Inoltre, prosegue Tomassetti, “il meccanismo partirà a metà febbraio, quando si staranno contrattando – come minimo – i prezzi di marzo: per gran parte dell’inverno non avremo alcun price cap. Infine, si prevede che il price cap salga insieme al prezzo del Gnl, mantenendo lo spread di 35 euro al MWh tra i due prezzi. Questo significa che non c’è un vero limite al prezzo: è un tetto che non ci proteggerà se sui mercati del gas dovesse scatenarsi una nuova tempesta”.

Insomma, determinante per capire se il tetto reggerà, sarà capire se gli stoccaggi saranno sufficienti, cosa che dipenderà sostanzialmente da quanto lungo e freddo sarà questo inverno. Se basteranno, come ci spiegava l’analista di Ecco Michele Governatori, già dalla primavera potremmo vedere un mercato tendente a essere lungo, con prezzi in discesa e nel quale il nuovo cap non servirebbe.
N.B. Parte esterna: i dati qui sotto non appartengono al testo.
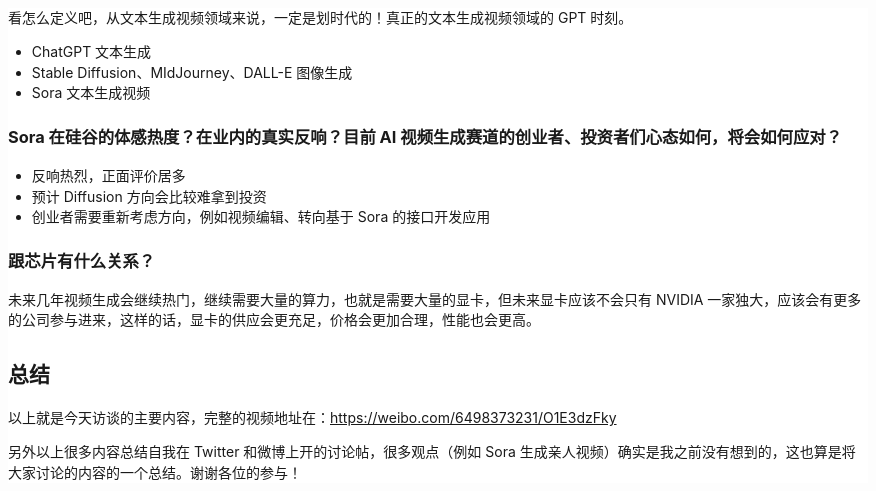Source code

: 看怎么定义吧，从文本生成视频领域来说，一定是划时代的！真正的文本生成视频领域的 GPT 时刻。
- ChatGPT 文本生成
- Stable Diffusion、MIdJourney、DALL-E 图像生成
- Sora 文本生成视频

### Sora 在硅谷的体感热度？在业内的真实反响？目前 AI 视频生成赛道的创业者、投资者们心态如何，将会如何应对？

- 反响热烈，正面评价居多
- 预计 Diffusion 方向会比较难拿到投资
- 创业者需要重新考虑方向，例如视频编辑、转向基于 Sora 的接口开发应用

### 跟芯片有什么关系？

未来几年视频生成会继续热门，继续需要大量的算力，也就是需要大量的显卡，但未来显卡应该不会只有 NVIDIA 一家独大，应该会有更多的公司参与进来，这样的话，显卡的供应会更充足，价格会更加合理，性能也会更高。

## 总结

以上就是今天访谈的主要内容，完整的视频地址在：https://weibo.com/6498373231/O1E3dzFky

另外以上很多内容总结自我在 Twitter 和微博上开的讨论帖，很多观点（例如 Sora 生成亲人视频）确实是我之前没有想到的，这也算是将大家讨论的内容的一个总结。谢谢各位的参与！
Qualora gli stoccaggi non fossero sufficienti, invece, dovremmo tornare ad acquistare grandi quantitativi di gas, andando a competere per il Gnl con giganti come la Cina: non potendo rimanere senza energia, dobbiamo assicurarci di poter offrire un prezzo competitivo.

“La percezione comune – avverte Tomassetti – è che il peggio sia passato, mentre in realtà la fase più critica potrebbe essere proprio di fronte a noi. Senza allarmismi, dobbiamo essere coscienti che tra un paio di mesi potremmo trovarci in una situazione complicata, con opzioni limitate. E che dobbiamo assolutamente evitare di rivivere la stessa situazione negli anni a venire”.